Sam Ellis

Personal information
- Full name: Samuel Ellis
- Date of birth: 12 September 1946 (age 79)
- Place of birth: Ashton-under-Lyne, Lancashire, England
- Height: 6 ft 0 in (1.83 m)
- Position: Centre-half

Senior career*
- Years: Team / Apps / (Gls)
- 1964–1972: Sheffield Wednesday / 155 / (1)
- 1972–1973: Mansfield Town / 64 / (7)
- 1973–1977: Lincoln City / 173 / (33)
- 1977–1979: Watford / 30 / (4)
- Total:  / 422 / (45)

International career
- 1968–1969: England U-23 / 3 / (0)

Managerial career
- 1982–1989: Blackpool
- 1989–1990: Bury
- 1994–1995: Lincoln City

= Sam Ellis (footballer) =

English footballer and manager (born 1946)

Samuel Ellis (born 12 September 1946) is an English football coach and former player. He was most recently the assistant manager of Middlesbrough. His only honour was guiding Blackpool to promotion from Division Four to Division Three in 1984–85.

==Career==
Ellis was born in Ashton-under-Lyne, Lancashire. In his younger days, he played as a centre-half for Sheffield Wednesday in the 1960s. As a teenager he made his debut in the 1966 FA Cup final against Everton, which his team lost 3–2. He then moved on to play for Mansfield Town, Lincoln City, and Watford. It was at Vicarage Road that he became coach and assistant manager to future England boss Graham Taylor. With Ellis' help, Watford climbed the divisions before turning down a new contract in favour of trying his hand at management. When the Blackpool job was advertised, Ellis applied and was given the job on 1 June 1982.

PROVIDED DATA →
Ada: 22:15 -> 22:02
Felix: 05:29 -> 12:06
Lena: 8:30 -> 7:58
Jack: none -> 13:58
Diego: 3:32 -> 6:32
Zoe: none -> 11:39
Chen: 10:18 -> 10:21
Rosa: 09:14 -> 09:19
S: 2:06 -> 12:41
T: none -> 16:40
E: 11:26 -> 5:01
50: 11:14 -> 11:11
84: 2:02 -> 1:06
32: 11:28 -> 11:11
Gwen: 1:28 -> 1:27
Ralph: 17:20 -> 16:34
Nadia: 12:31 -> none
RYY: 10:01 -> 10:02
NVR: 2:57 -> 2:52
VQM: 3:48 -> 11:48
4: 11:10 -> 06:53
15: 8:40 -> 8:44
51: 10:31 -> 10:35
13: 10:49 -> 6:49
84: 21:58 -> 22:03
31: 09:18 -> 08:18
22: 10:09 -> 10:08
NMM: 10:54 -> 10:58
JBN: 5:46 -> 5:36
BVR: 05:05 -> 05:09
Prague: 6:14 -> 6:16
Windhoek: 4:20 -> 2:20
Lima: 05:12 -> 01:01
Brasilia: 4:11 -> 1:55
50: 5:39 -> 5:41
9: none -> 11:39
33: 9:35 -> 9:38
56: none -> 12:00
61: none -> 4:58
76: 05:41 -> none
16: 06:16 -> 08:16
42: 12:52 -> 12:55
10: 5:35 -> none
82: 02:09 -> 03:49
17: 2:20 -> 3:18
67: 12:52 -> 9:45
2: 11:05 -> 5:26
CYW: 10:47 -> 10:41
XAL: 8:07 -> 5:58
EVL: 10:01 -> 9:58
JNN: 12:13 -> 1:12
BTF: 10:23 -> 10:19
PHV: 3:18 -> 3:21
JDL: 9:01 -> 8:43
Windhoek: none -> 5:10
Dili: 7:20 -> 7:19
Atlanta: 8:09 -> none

GOALS →
**a)** Answer these from the Sam Ellis profile:
(i) Which club did Ellis manage from 1989 to 1990?
(ii) Which team did Sheffield Wednesday face in the 1966 FA Cup final?
(iii) On what date did Ellis get the Blackpool job?
**b)** Print the part of the Sam Ellis profile that starts with the words containing "- Place of birth: Ashton-under-Lyne, Lancashire, England" and finishes with "City / 173 / (33)", copied with no changes.
The items after the Sam Ellis profile are separate material with no tie to it.

PER-TASK OUTPUTS →
**a)**
(i) Bury
(ii) Everton
(iii) 1 June 1982

**b)**
- Place of birth: Ashton-under-Lyne, Lancashire, England
- Height: 6 ft 0 in (1.83 m)
- Position: Centre-half

Senior career*
- Years: Team / Apps / (Gls)
- 1964–1972: Sheffield Wednesday / 155 / (1)
- 1972–1973: Mansfield Town / 64 / (7)
- 1973–1977: Lincoln City / 173 / (33)